==== Selected excerpt ====

Whale- and dolpin-watching tours, hikes along the popular Otter Trail and excursions into the stunning, World Heritage-listed Robberg Nature Reserve are the de rigueur eco-tourism diversions for most visitors. And while decidedly touristier, a conservation-minded trio of local attractions operated by the South African Animal Sanctuary Alliance (SAASA) that include the Jukani Wildlife Sanctuary, Monkeyland Primate Sanctuary (gibbons and lemurs and capuchins, oh my!) and Birds of Eden are all not to be missed.
Billed as the largest single-span free-flight aviary in the world, Birds of Eden is housed within an 8-acre mesh dome (“basically the world’s largest bird cage” per the park’s website) that spans a swath of indigenous forest where, in just a single afternoon, one might encounter everything from an African grey parrot to a zebra finch from Australia. In total, it's home to 3,500 resident birds spanning over 200 species.

==== Task material ====

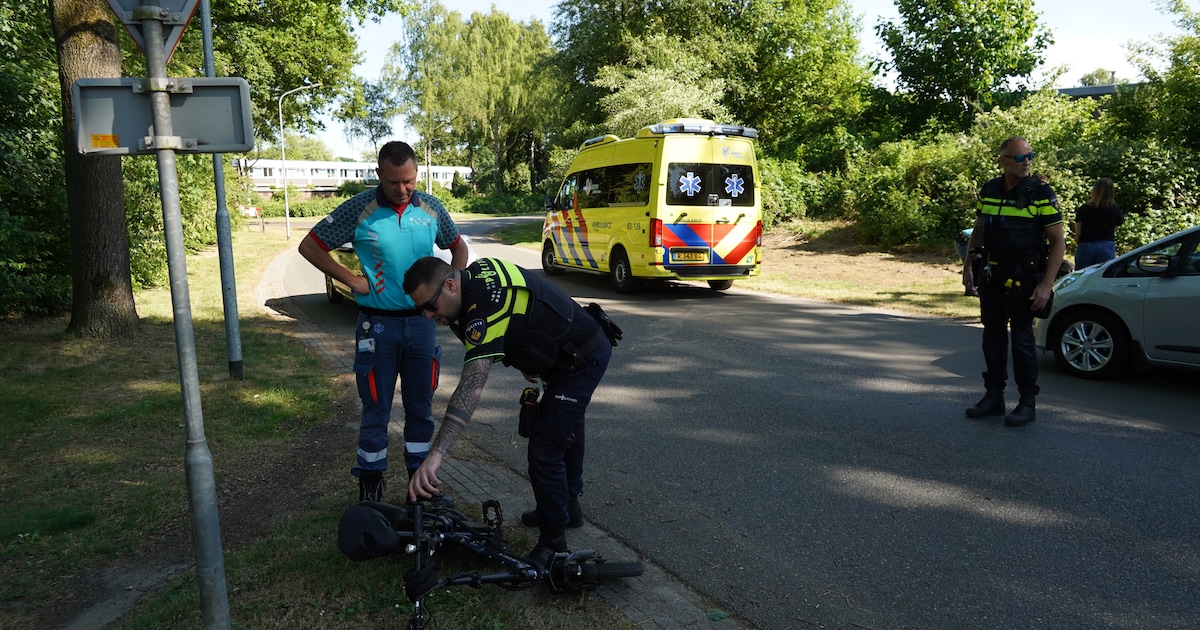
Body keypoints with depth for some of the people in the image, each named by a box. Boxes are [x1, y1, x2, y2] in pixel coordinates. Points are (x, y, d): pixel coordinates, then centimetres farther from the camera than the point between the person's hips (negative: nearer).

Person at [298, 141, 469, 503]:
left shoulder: (431, 208, 1)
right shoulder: (359, 209, -9)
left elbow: (458, 247, 18)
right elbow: (309, 246, -3)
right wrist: (352, 280, -8)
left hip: (422, 321, 3)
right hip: (378, 324, -3)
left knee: (421, 407, 13)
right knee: (376, 411, 6)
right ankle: (370, 489, 21)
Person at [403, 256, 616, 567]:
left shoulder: (485, 308, -32)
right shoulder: (478, 271, -4)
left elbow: (471, 389, -42)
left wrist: (435, 455, -47)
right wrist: (526, 360, 5)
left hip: (583, 359, -11)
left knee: (545, 451, -12)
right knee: (566, 427, 26)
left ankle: (553, 542, 5)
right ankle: (569, 504, 47)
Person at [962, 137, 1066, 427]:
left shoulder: (1041, 193, -9)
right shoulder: (989, 190, 5)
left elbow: (1058, 242, -10)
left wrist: (1046, 285, -17)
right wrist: (968, 267, 12)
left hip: (1024, 278, -5)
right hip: (992, 275, 5)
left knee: (1022, 338, -1)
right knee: (992, 336, 11)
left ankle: (1027, 403, 10)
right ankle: (994, 396, 23)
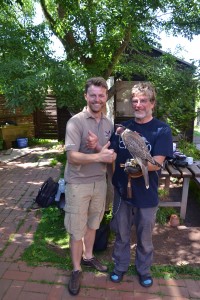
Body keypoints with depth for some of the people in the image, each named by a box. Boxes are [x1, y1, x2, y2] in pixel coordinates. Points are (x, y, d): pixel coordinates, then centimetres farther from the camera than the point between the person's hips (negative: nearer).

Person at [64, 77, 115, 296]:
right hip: (78, 184, -5)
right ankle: (76, 269, 31)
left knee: (92, 224, 21)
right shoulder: (76, 121, -14)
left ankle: (88, 257, 45)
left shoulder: (108, 123, 4)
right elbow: (72, 156, -21)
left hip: (100, 182, 5)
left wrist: (98, 147, -18)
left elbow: (109, 154, 2)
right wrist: (99, 156, -28)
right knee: (77, 230, 9)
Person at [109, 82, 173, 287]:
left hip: (146, 194, -2)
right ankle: (120, 266, 45)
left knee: (144, 237, 20)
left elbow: (157, 163, -19)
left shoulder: (162, 130, -12)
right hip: (122, 191, 3)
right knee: (121, 233, 20)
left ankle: (143, 269, 46)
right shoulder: (122, 127, -1)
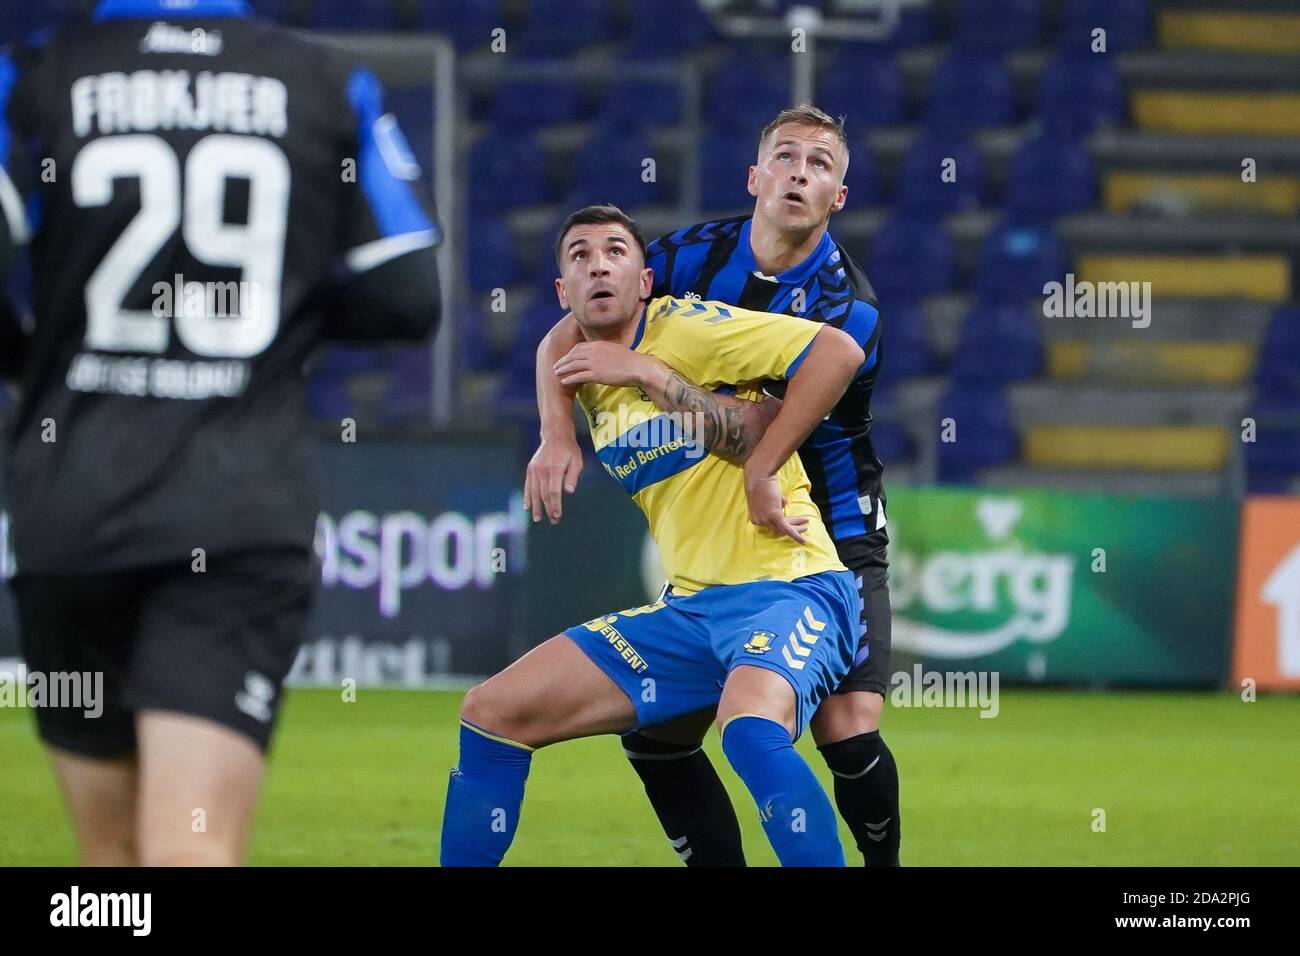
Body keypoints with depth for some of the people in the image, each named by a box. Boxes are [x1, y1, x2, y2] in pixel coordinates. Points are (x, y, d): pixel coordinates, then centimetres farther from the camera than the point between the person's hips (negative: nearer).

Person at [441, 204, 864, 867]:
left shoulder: (683, 328, -9)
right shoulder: (592, 372, 10)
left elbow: (840, 352, -16)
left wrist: (762, 471, -16)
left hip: (784, 588, -8)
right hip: (688, 607, 8)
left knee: (751, 728, -39)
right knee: (491, 713, 4)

====

**Parts of the exercise:**
**a)** According to the travel excerpt, why does the park's website call Birds of Eden "basically the world's largest bird cage"? Answer in one to three sentences.
**b)** Gather every line of the entries that contains the word "wrist".
The travel excerpt and the entries have no connection to each other.

**Responses by item number:**
**a)** Birds of Eden is billed as the largest single-span free-flight aviary in the world. It is housed within an 8-acre mesh dome that spans a swath of indigenous forest.

**b)**
right wrist: (352, 280, -8)
left wrist: (435, 455, -47)
right wrist: (526, 360, 5)
left wrist: (1046, 285, -17)
right wrist: (968, 267, 12)
left wrist: (98, 147, -18)
right wrist: (99, 156, -28)
left wrist: (762, 471, -16)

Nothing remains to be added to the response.